外国人用の食品表示を考案した(左から)今屋日和さん、福井美佑さん、乾日菜代さん=橋本市古佐田2のファミリーマート橋本古佐田店で、藤原弘撮影

 「イスラム教で禁止されている豚肉の入ったサンドイッチを食べてしまった」「間違った物を買ってしまった」。日本で暮らす外国人のそんな声に応え、和歌山県立橋本高校の生徒3人が、英語やイラストで食品を説明する表示を考案した。橋本市内のコンビニエンスストアに取り付けたところ好評で、「SDGs探究AWARDS2023」(一般社団法人未来教育推進機構主催)で入賞を果たした。【藤原弘】

 3人は、乾日菜代さん、今屋日和さん、福井美佑さん。2年生だった昨年秋、SDGs(持続可能な開発目標)の達成に向けて取り組みを提言する「総合的な探究の時間」の一環で活動を始めた。手始めに同校のALT(外国語指導助手)のアメリカ人女性に困っていることを尋ねたところ、予想していた駅などの表示ではなく、買い物という回答だった。

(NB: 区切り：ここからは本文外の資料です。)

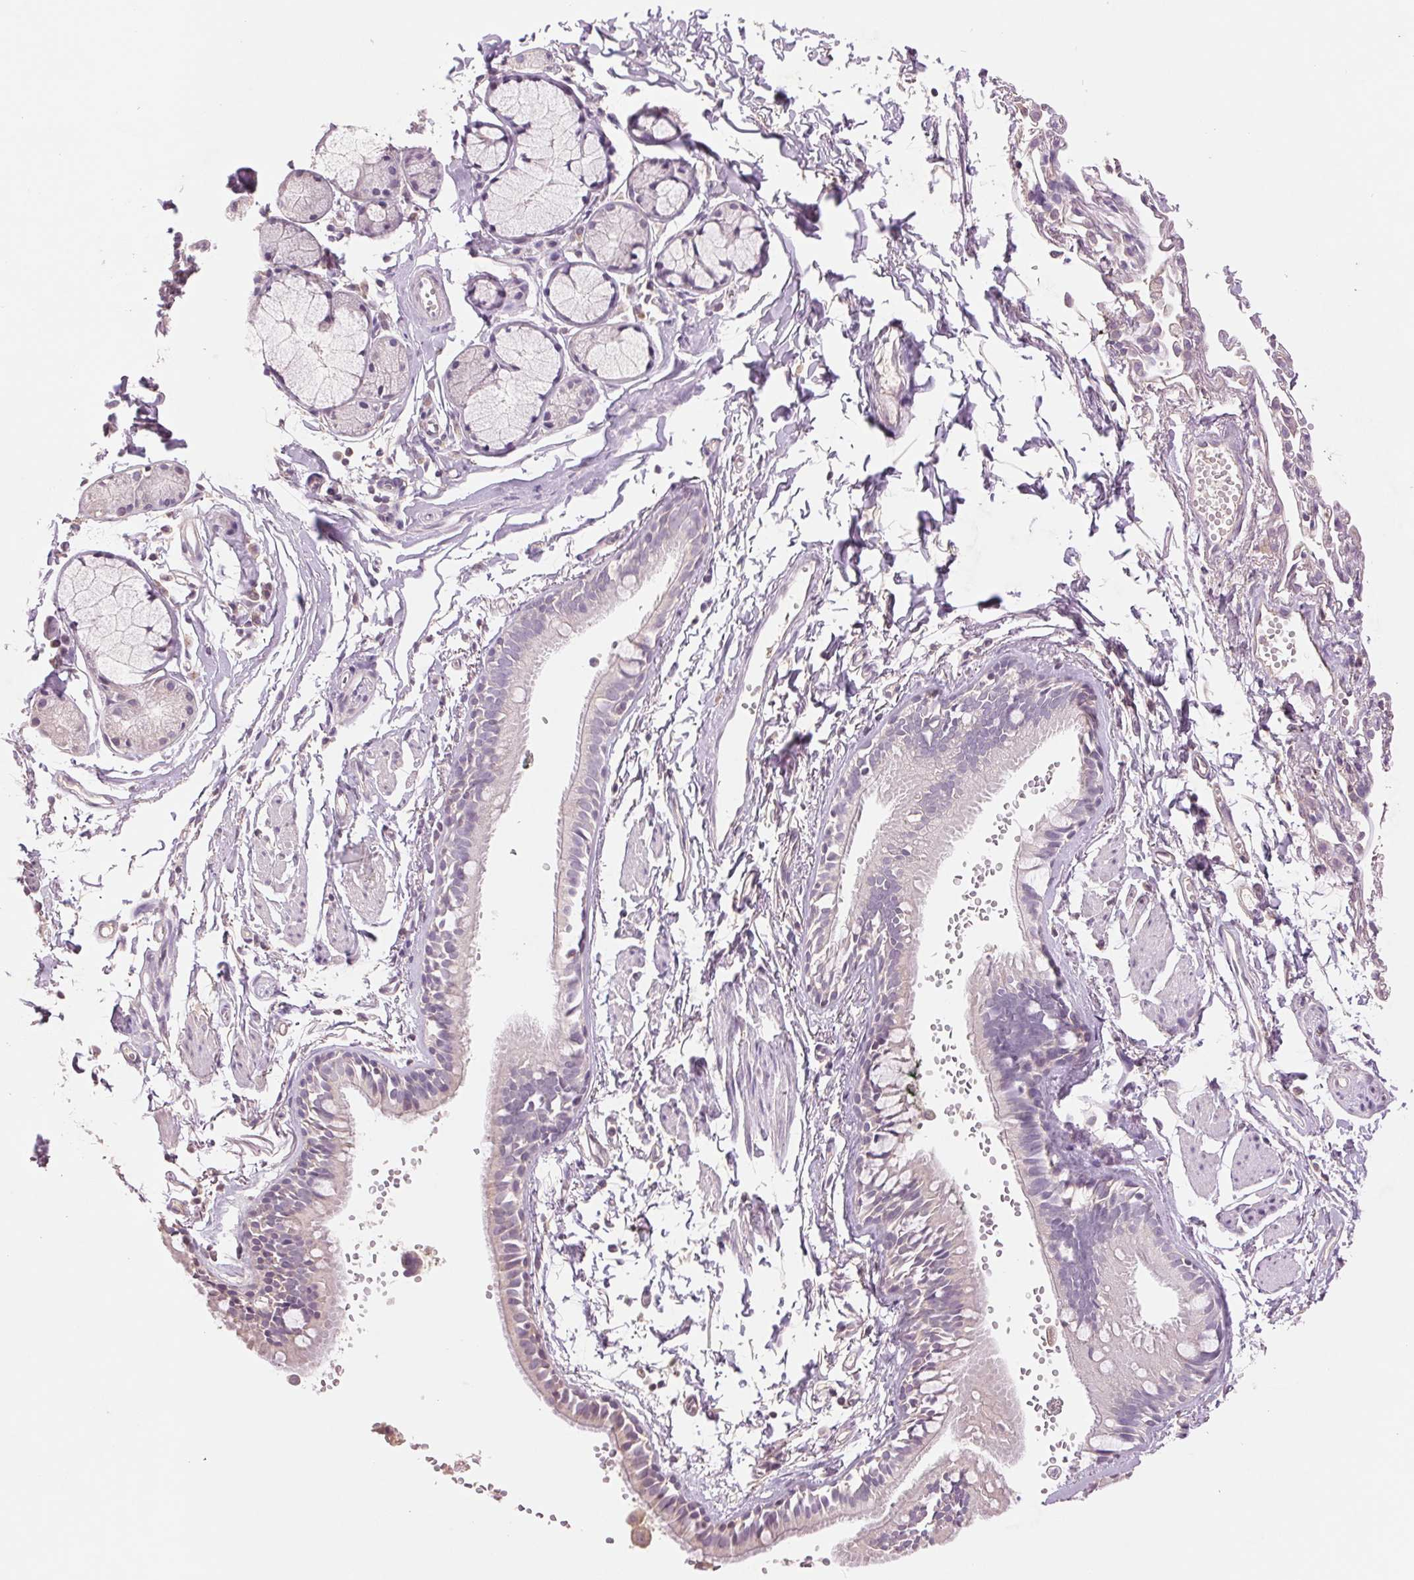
{"staining": {"intensity": "negative", "quantity": "none", "location": "none"}, "tissue": "bronchus", "cell_type": "Respiratory epithelial cells", "image_type": "normal", "snomed": [{"axis": "morphology", "description": "Normal tissue, NOS"}, {"axis": "topography", "description": "Cartilage tissue"}, {"axis": "topography", "description": "Bronchus"}], "caption": "Immunohistochemistry (IHC) histopathology image of benign bronchus stained for a protein (brown), which demonstrates no positivity in respiratory epithelial cells. (DAB IHC, high magnification).", "gene": "FXYD4", "patient": {"sex": "female", "age": 59}}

 そこで、市内の専門学校に通うフィリピンやネパールなどの外国人に買い物で困ったことをアンケート調査。30人以上から回答が得られ、宗教で禁じられている食材を誤って食べたことや、買い物に時間がかかっているケースなど具体例が浮かび上がった。外国人の姿を多く見かける橋本駅近くの「ファミリーマート橋本古佐田店」(南雲信一店長)に協力してもらい、昨年11月からイラストや英語で食品を説明する表示を取り付けた。

イラスト付きの食品表示=橋本市古佐田2のファミリーマート橋本古佐田店で、藤原弘撮影

 例えばハムカツサンドの場合、「Ham cutlet」と英語で表記し、含まれている食材を示すためブタの絵を描いた。他には、おにぎりや鶏のイラストを付けた鶏肉の揚げ物など約100種類。今屋さんは「英語が分からない人もいたので、イラストを付けた」と説明し、福井さんは「普通の高校生でも困っている人をサポートできることが分かった」と話す。

 南雲店長は「高校生の発想は面白い。外国人から肉が入っているのかと尋ねられたが、今は表示で分かるから、外国人がよく買ってくれるようになった」と効果を実感している。

 今年2月ごろには外国人観光客が多い高野山(高野町)にも活動を広げ、食料品や土産物を販売する「勝間屋」(川俣大輝さん経営)で食品表示のポップも考案。棒状の「高野棒麩(ふ)」やビールの「天空般若」など5種類に表示されている。川俣さんは「食べ方が分からずに外国人が棒麩をかじって食べたという話も聞いたことがある。高校生が柔らかいイメージで商品の内容や食べ方を表現しており、外国人が商品を手に取って見てくれている」と話す。

 SDGs探究AWARDS2023には、全国から約750件の応募があり、3人の取り組みは最優秀賞や優秀賞、審査員特別賞に次ぐ協賛団体賞に選ばれた。乾さんは「壮大なテーマの地球温暖化などではなく、自分たちができることに取り組んだのが良かった」と喜んだ。